» **Requirement**
Could you transcribe every record below exactly as written, leaving out any pictures?

» **Input data**
★ ★ ★ ★ ★
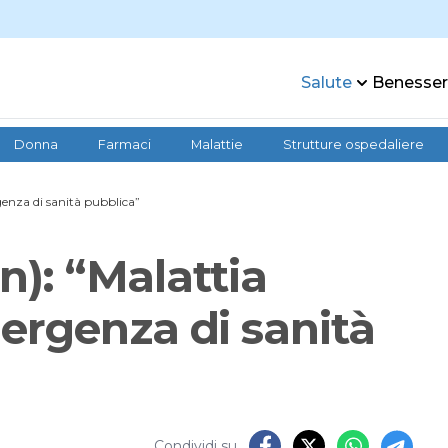
Salute
Benesse
Donna
Farmaci
Malattie
Strutture ospedaliere
genza di sanità pubblica”
n): “Malattia
ergenza di sanità
Condividi su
★ ★ ★ ★ ★
» **Response to this exercise**
Salute
Benesse
Donna
Farmaci
Malattie
Strutture ospedaliere
genza di sanità pubblica”
n): “Malattia
ergenza di sanità
Condividi su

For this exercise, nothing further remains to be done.